** Opening SOURCE MATERIAL block **

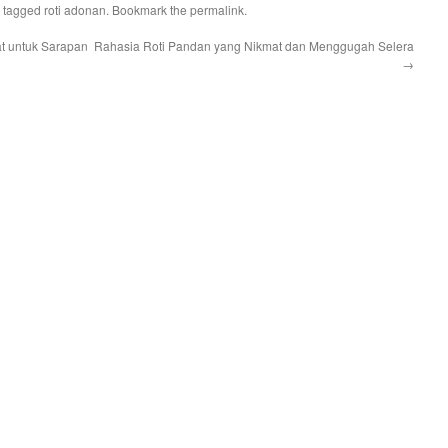
 tagged
roti adonan
. Bookmark the
permalink
.
at untuk Sarapan
Rahasia Roti Pandan yang Nikmat dan Menggugah Selera
→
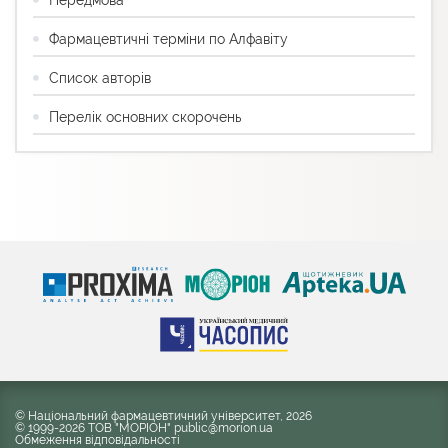
Фармацевтичні терміни по Алфавіту
Список авторів
Перелік основних скорочень
© Національний фармацевтичний університет, 2026
© 1999-2026 ТОВ "МОРІОН" public@morion.ua
Обмеження відповідальності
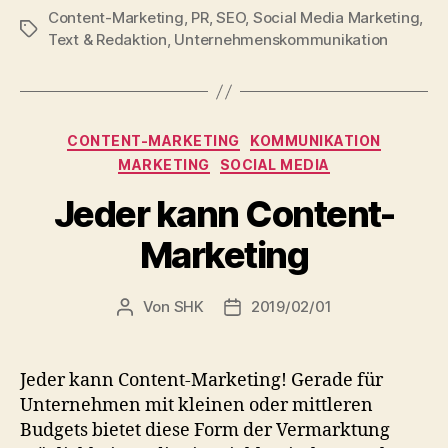
Content-Marketing
,
PR
,
SEO
,
Social Media Marketing
,
Schlagwörter
Text & Redaktion
,
Unternehmenskommunikation
Kategorien
CONTENT-MARKETING
KOMMUNIKATION
MARKETING
SOCIAL MEDIA
Jeder kann Content-
Marketing
Von
SHK
2019/02/01
Beitragsautor
Veröffentlichungsdatum
Jeder kann Content-Marketing! Gerade für
Unternehmen mit kleinen oder mittleren
Budgets bietet diese Form der Vermarktung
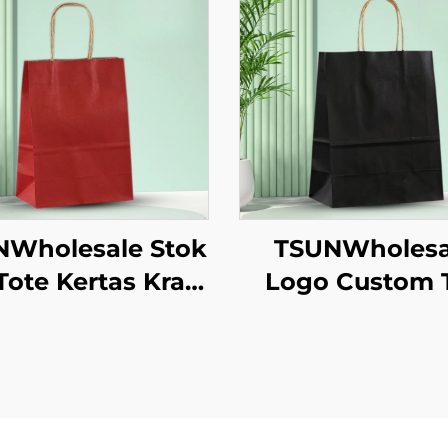
NWholesale Stok
TSUNWholesa
Tote Kertas Kraft
Logo Custom 
dengan Logo
Tote Kertas Kr
ustom untuk
untuk Pengamb
ngambilan dan
Makanan Tah
Hadiah Tahun
Baru/Christm
aru/Christmas
dengan Permu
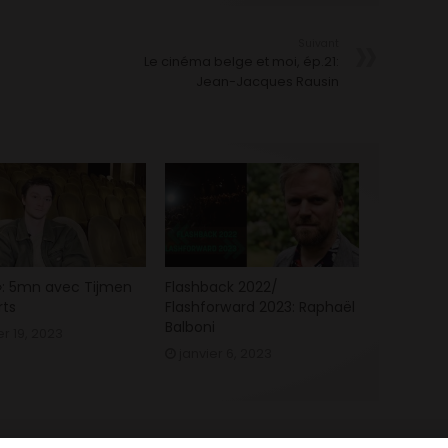
Suivant
Le cinéma belge et moi, ép.21:
Jean-Jacques Rausin
 »: 5mn avec Tijmen
Flashback 2022/
ts
Flashforward 2023: Raphaël
Balboni
er 19, 2023
janvier 6, 2023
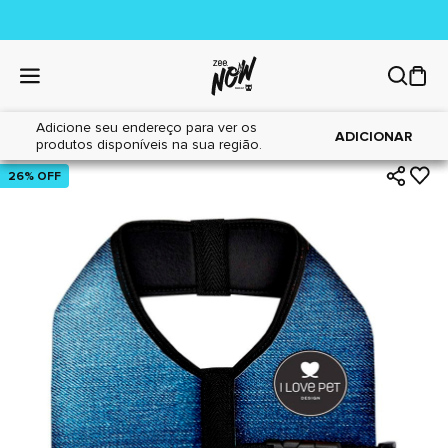
Adicione seu endereço para ver os
|
|
Home
Cães
Acessórios
ADICIONAR
produtos disponíveis na sua região.
26% OFF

** Closing SOURCE MATERIAL block **

TASK OBJECTIVE> Rewrite all the rows above, replacing every "Logo" with "Emblem" and leaving everything else unchanged. Leave the pictures out.

RESULT>
 tagged
roti adonan
. Bookmark the
permalink
.
at untuk Sarapan
Rahasia Roti Pandan yang Nikmat dan Menggugah Selera
→
Фармацевтичні терміни по Алфавіту
Список авторів
Перелік основних скорочень
© Національний фармацевтичний університет, 2026
© 1999-2026 ТОВ "МОРІОН" public@morion.ua
Обмеження відповідальності
Content-Marketing
,
PR
,
SEO
,
Social Media Marketing
,
Schlagwörter
Text & Redaktion
,
Unternehmenskommunikation
Kategorien
CONTENT-MARKETING
KOMMUNIKATION
MARKETING
SOCIAL MEDIA
Jeder kann Content-
Marketing
Von
SHK
2019/02/01
Beitragsautor
Veröffentlichungsdatum
Jeder kann Content-Marketing! Gerade für
Unternehmen mit kleinen oder mittleren
Budgets bietet diese Form der Vermarktung
NWholesale Stok
TSUNWholesa
Tote Kertas Kraft
Emblem Custom 
dengan Emblem
Tote Kertas Kr
ustom untuk
untuk Pengamb
ngambilan dan
Makanan Tah
Hadiah Tahun
Baru/Christm
aru/Christmas
dengan Permu
Suivant
Le cinéma belge et moi, ép.21:
Jean-Jacques Rausin
 »: 5mn avec Tijmen
Flashback 2022/
ts
Flashforward 2023: Raphaël
Balboni
er 19, 2023
janvier 6, 2023
Adicione seu endereço para ver os
|
|
Home
Cães
Acessórios
ADICIONAR
produtos disponíveis na sua região.
26% OFF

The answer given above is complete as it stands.